Sitting DownThe first thing you'll notice about the Elantra Coupe -- literally, before you climb in -- are its hangar-sized doors: a casualty of its sporty image, they're heavy and a stretch to close.
Next is the dashboard, which is the same as the sedan's: handsome and well-organized, yet with the same fussy center stack and its stacked climate control knobs that always trip us up. The bolstered seats are exclusive to the coupe, and they were firm and supportive. Hyundai touted its "premium materials" inside the Elantra Coupe, but the dashboard had bizarre textures that looked like no leather-wearing animal from this planet, and the seats had poor stitching that buckled that looked like they would split at the seams. Here's an oft-forgotten detail, however: Driver and passenger alike will find perfectly scalloped armrests, even in back.
You can get a manual transmission or a navigation system, but not both; sorry, manual enthusiasts. An optional Technology package can be added to only the automatic SE model, and at $2,350 it also comes with a rearview camera, premium audio system, and a dual-zone automatic climate control, in addition to the responsive and crystal-clear touchscreen navigation system.
The trunk of the Elantra Coupe is commodious, hiding a full-size spare tire, and it's about the same size as the Kia Rio, which says more for the Rio's packaging than the Elantra's. In total, the Elantra Coupe has 95.4 cubic feet of room for human cargo -- exactly the same as the sedan. That's not only more than the Civic Coupe's at 83.2, but even more than the Accord and Nissan Altima coupes -- both midsizers a step above the Elantra fray. But unsurprisingly, the back seat takes a hit to the coupe's dimensions: its sloping roof will force anyone over average height to crane their necks, and visibility also paid a price.
DrivingThe Elantra Coupe gets Hyundai's 1.8-liter direct-injected four-cylinder engine, one that produces 148 fettled and slightly overwhelmed horses. At least it's a quiet ride, even when the engine's revved to hunt for more power -- which will be a common occurrence -- with little wind or road noise to interrupt the conversation.

**WORK REQUEST**
Write out the part of the Elantra Coupe review that begins at the words "The trunk of" and ends after "paid a price.".

**PROVIDED DATA**
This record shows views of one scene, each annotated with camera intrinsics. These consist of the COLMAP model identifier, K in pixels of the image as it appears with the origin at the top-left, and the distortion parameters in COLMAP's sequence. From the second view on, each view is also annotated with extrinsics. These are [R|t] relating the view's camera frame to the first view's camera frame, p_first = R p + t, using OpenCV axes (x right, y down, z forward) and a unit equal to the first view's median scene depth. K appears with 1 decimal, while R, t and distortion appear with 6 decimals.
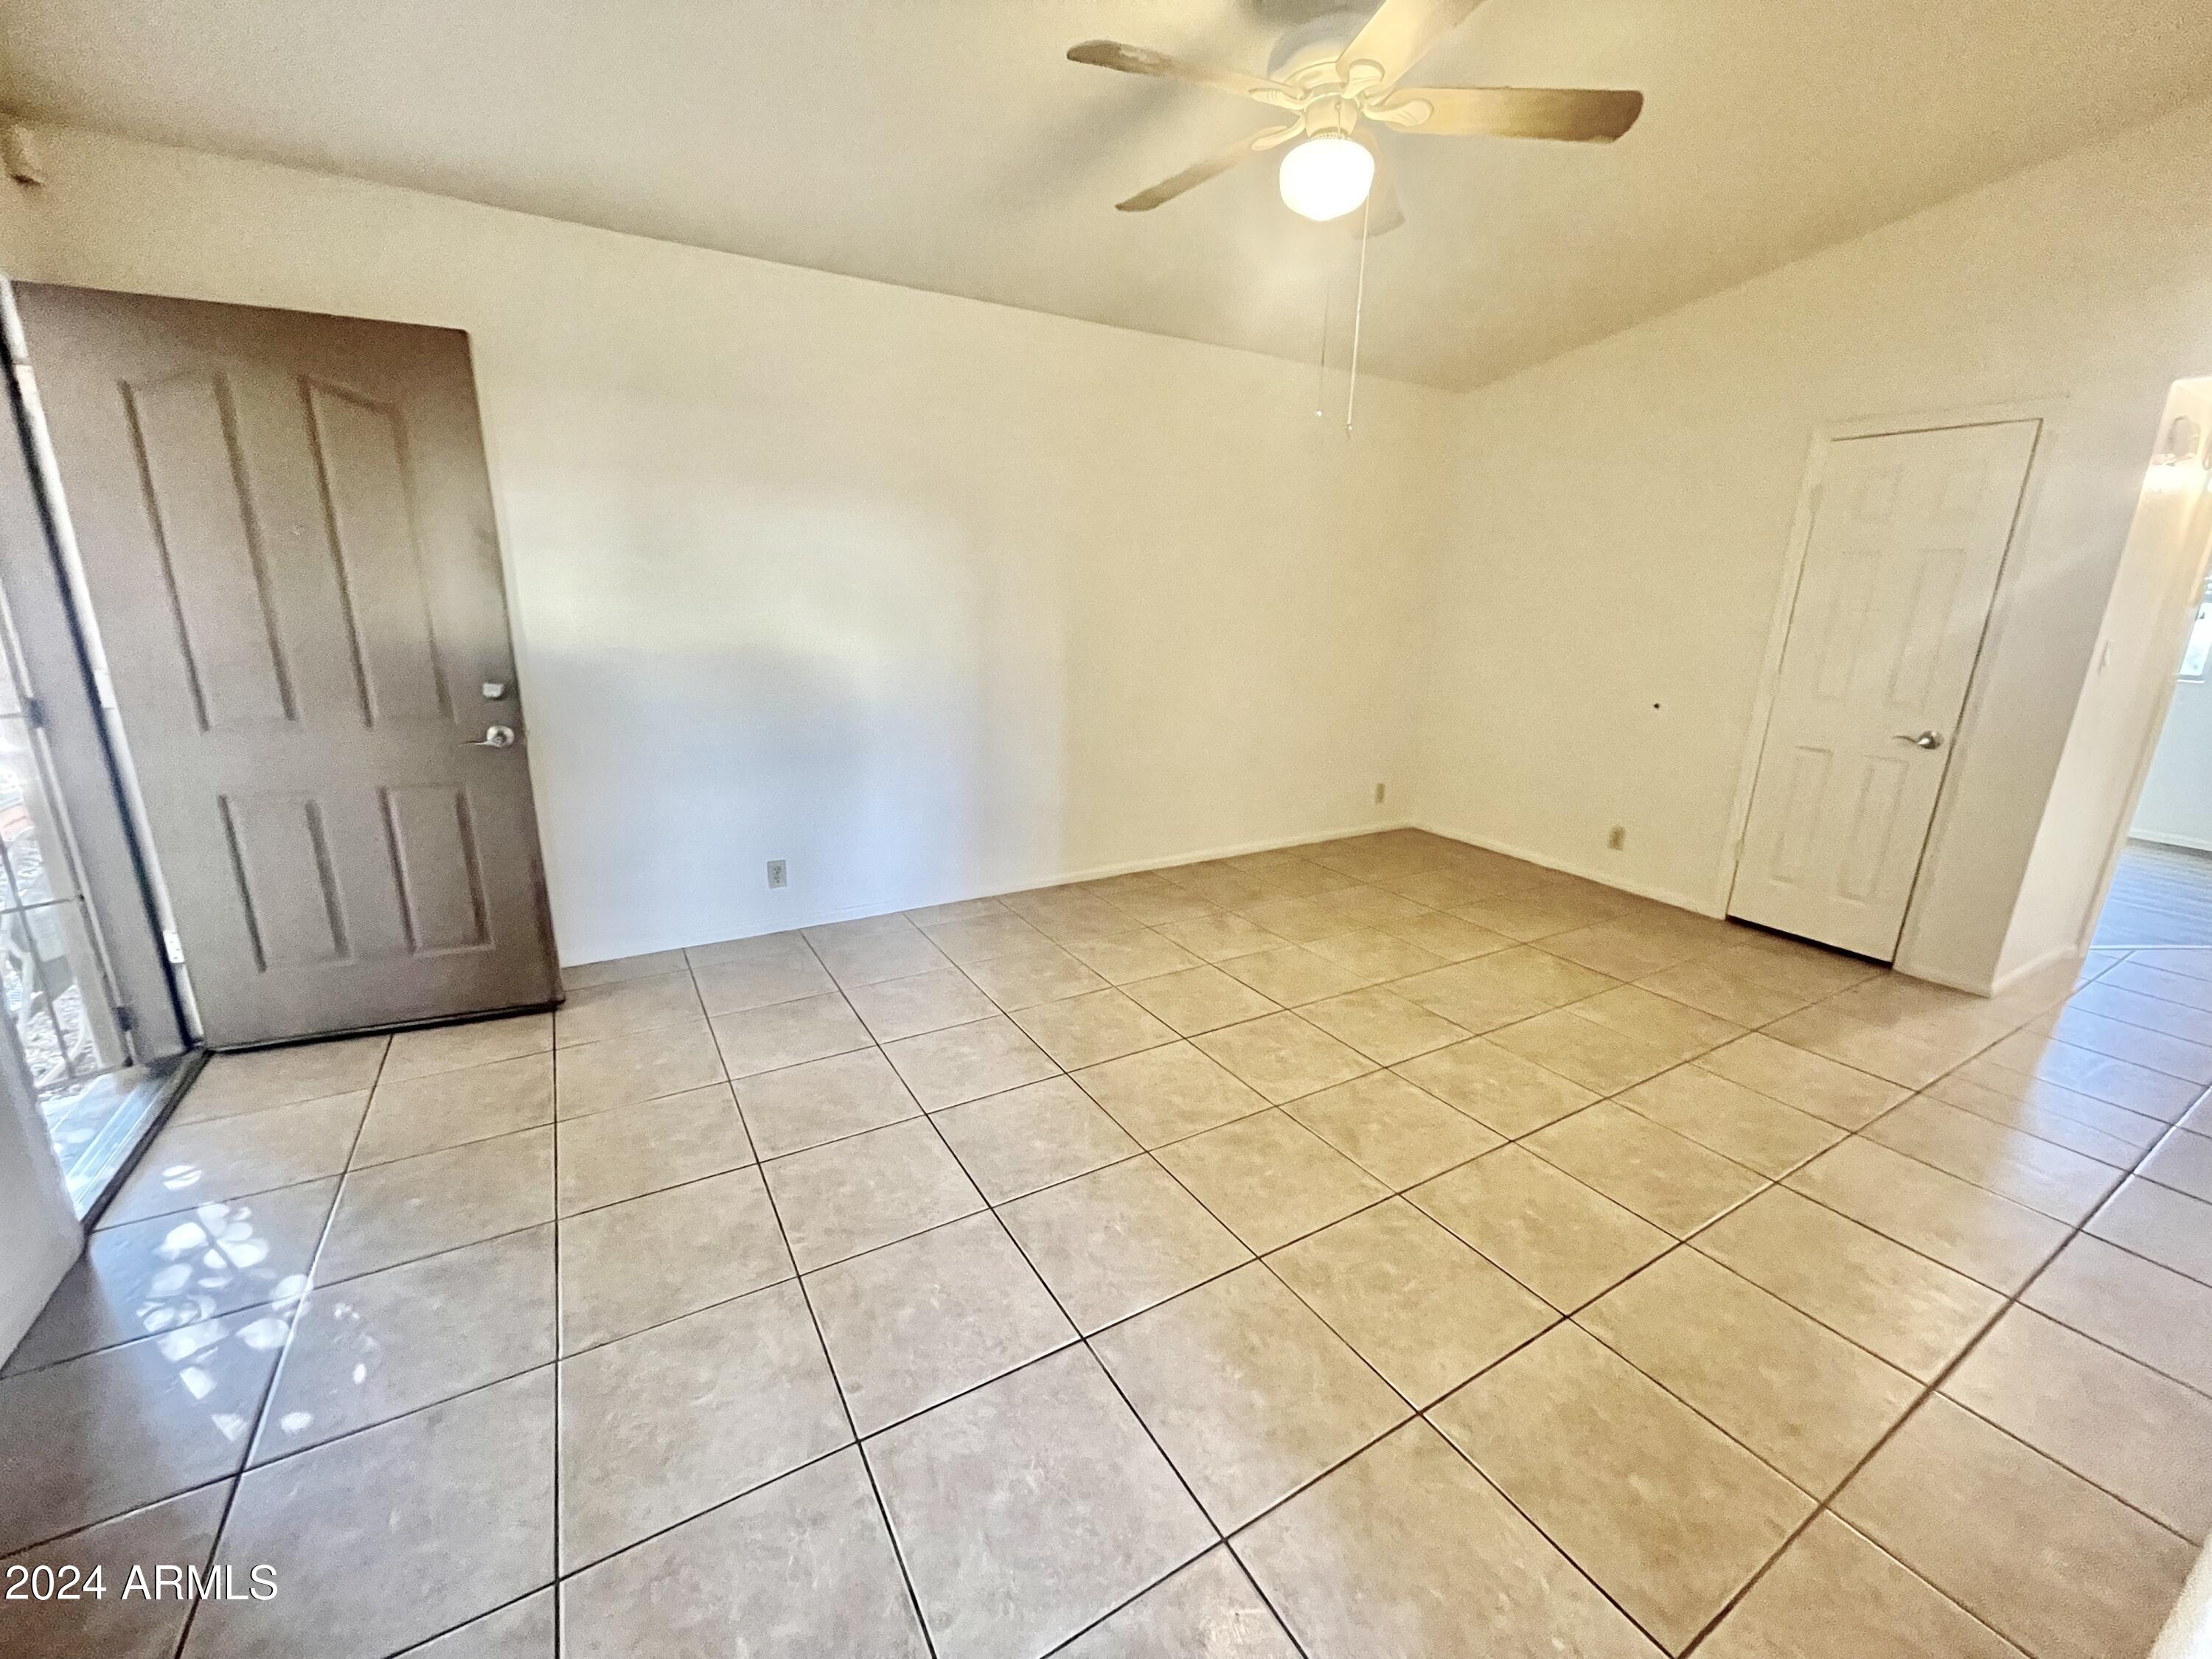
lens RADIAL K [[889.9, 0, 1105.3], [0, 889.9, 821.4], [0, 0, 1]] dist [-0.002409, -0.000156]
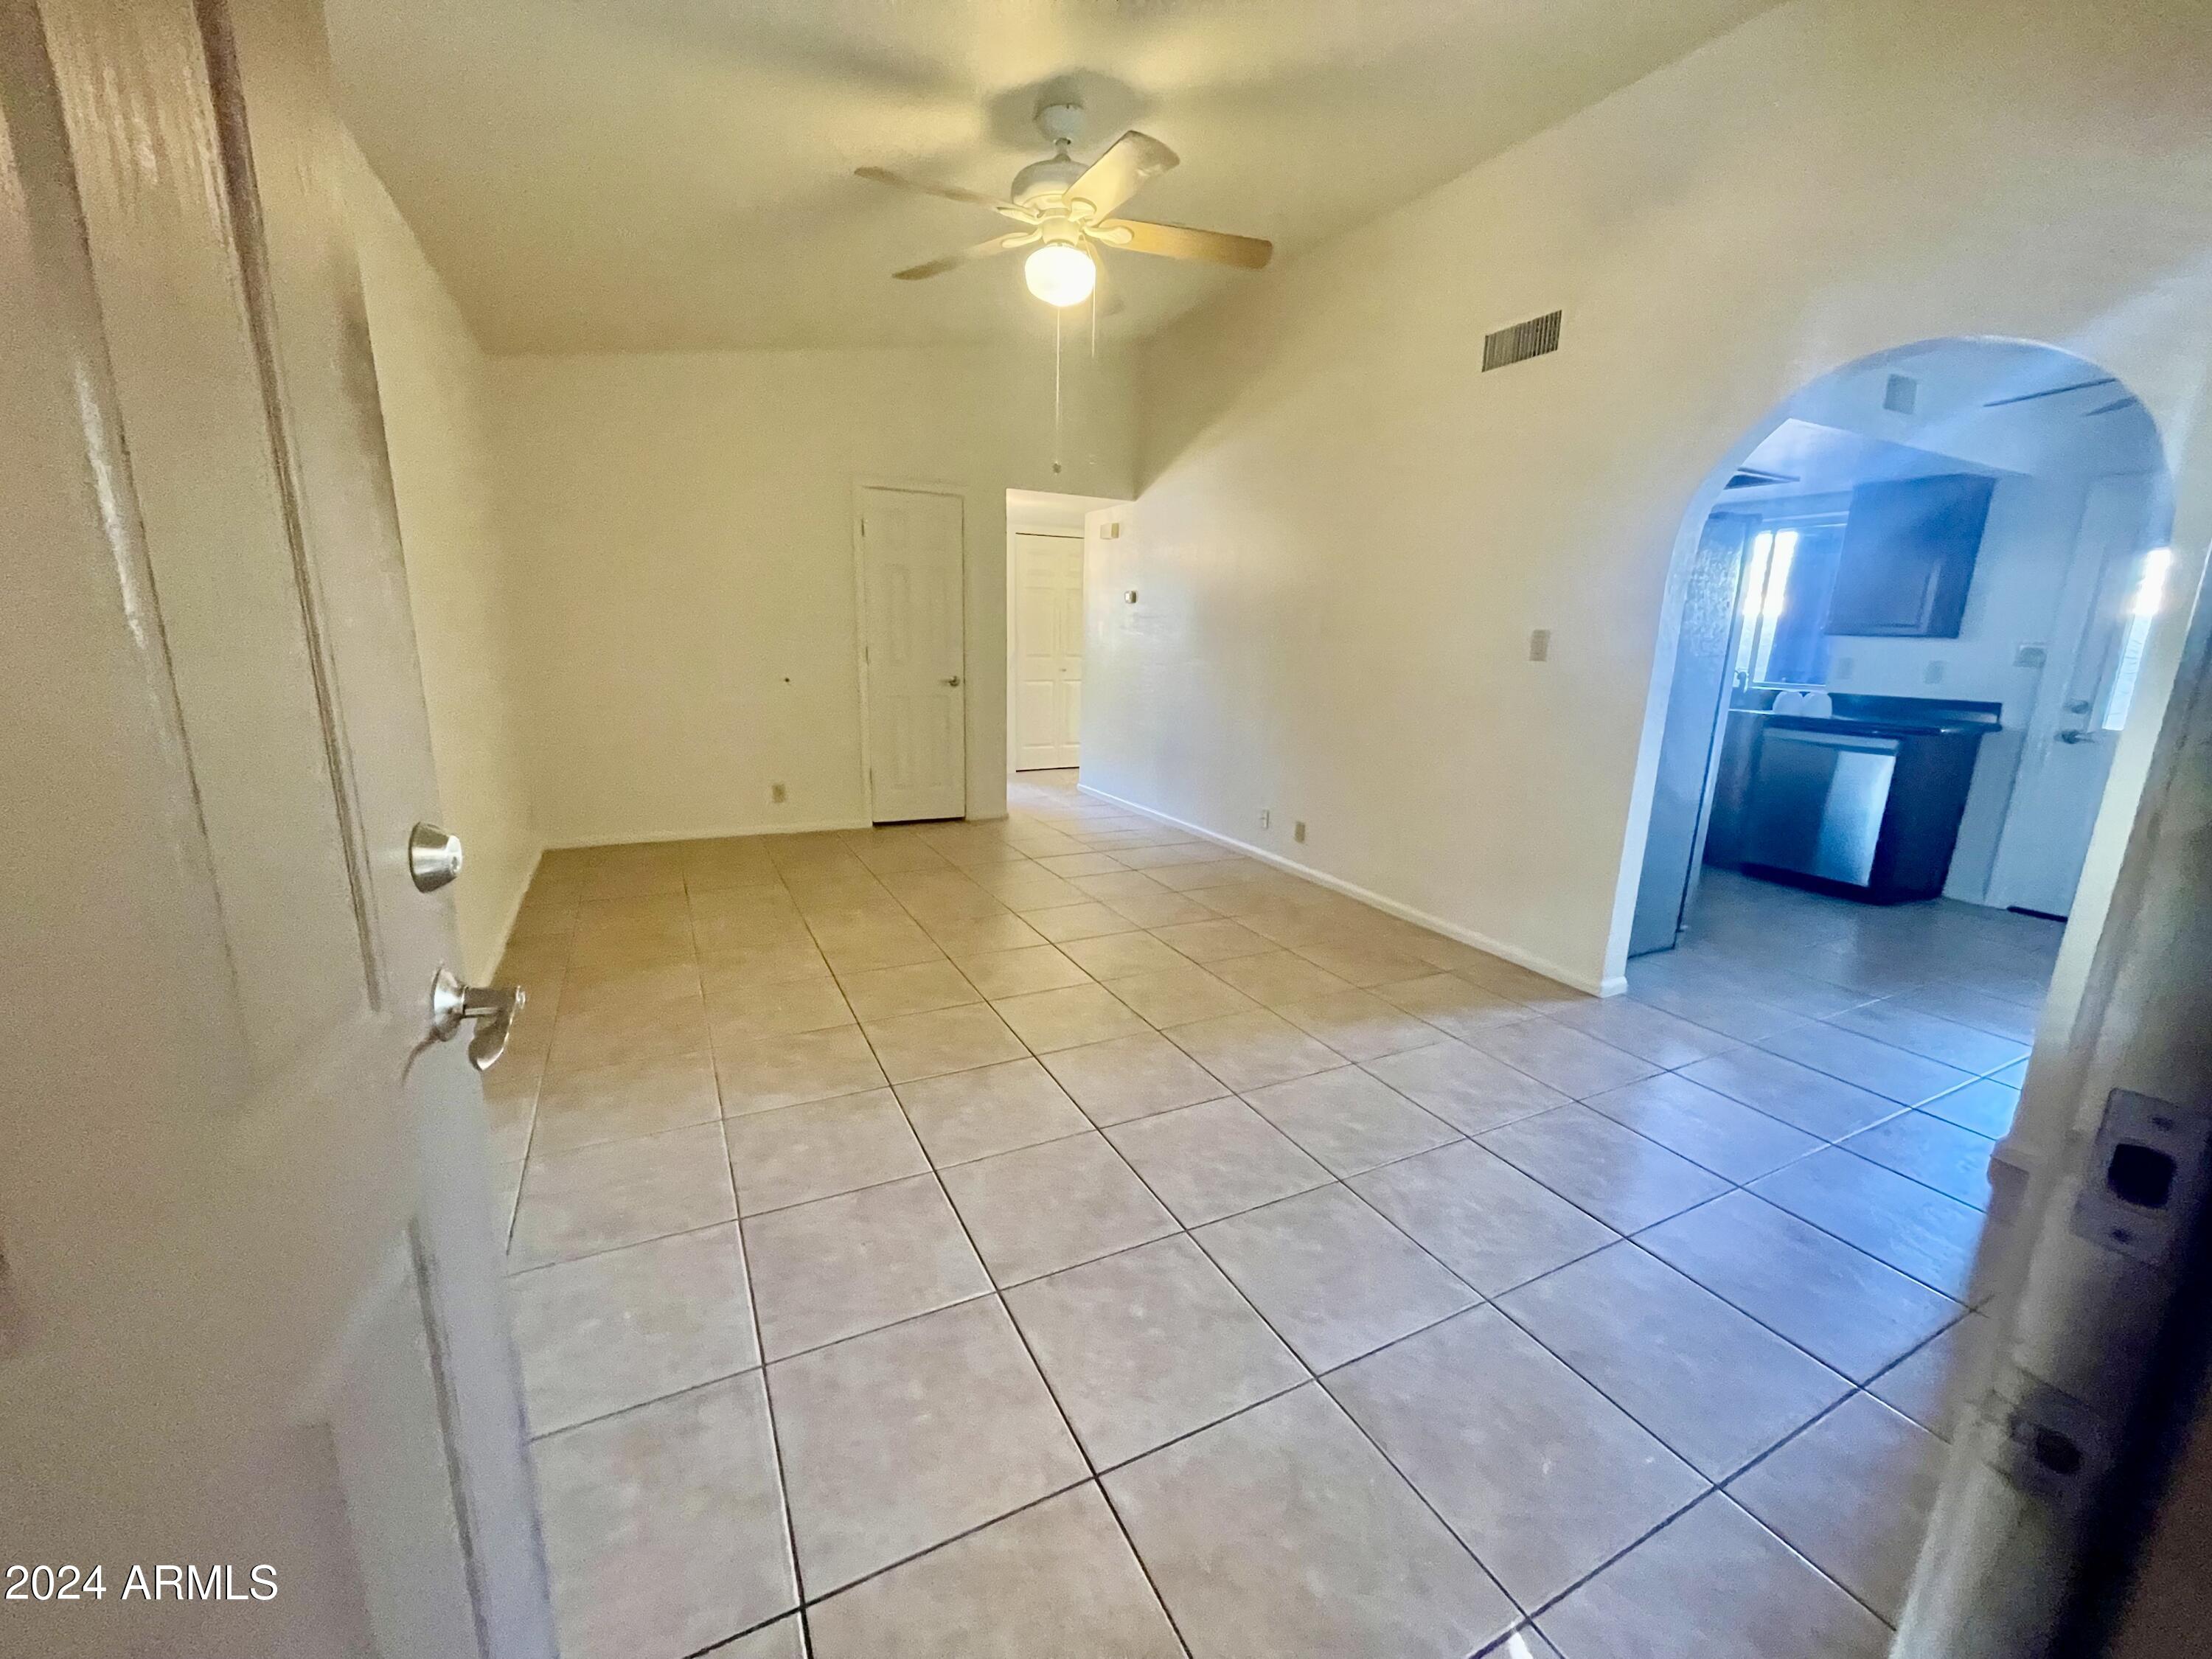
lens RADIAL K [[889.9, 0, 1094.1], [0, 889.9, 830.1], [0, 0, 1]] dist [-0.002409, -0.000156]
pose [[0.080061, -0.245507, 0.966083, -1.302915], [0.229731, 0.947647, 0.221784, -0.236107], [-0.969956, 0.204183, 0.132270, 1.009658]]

**EXERCISE RESPONSE**
The trunk of the Elantra Coupe is commodious, hiding a full-size spare tire, and it's about the same size as the Kia Rio, which says more for the Rio's packaging than the Elantra's. In total, the Elantra Coupe has 95.4 cubic feet of room for human cargo -- exactly the same as the sedan. That's not only more than the Civic Coupe's at 83.2, but even more than the Accord and Nissan Altima coupes -- both midsizers a step above the Elantra fray. But unsurprisingly, the back seat takes a hit to the coupe's dimensions: its sloping roof will force anyone over average height to crane their necks, and visibility also paid a price.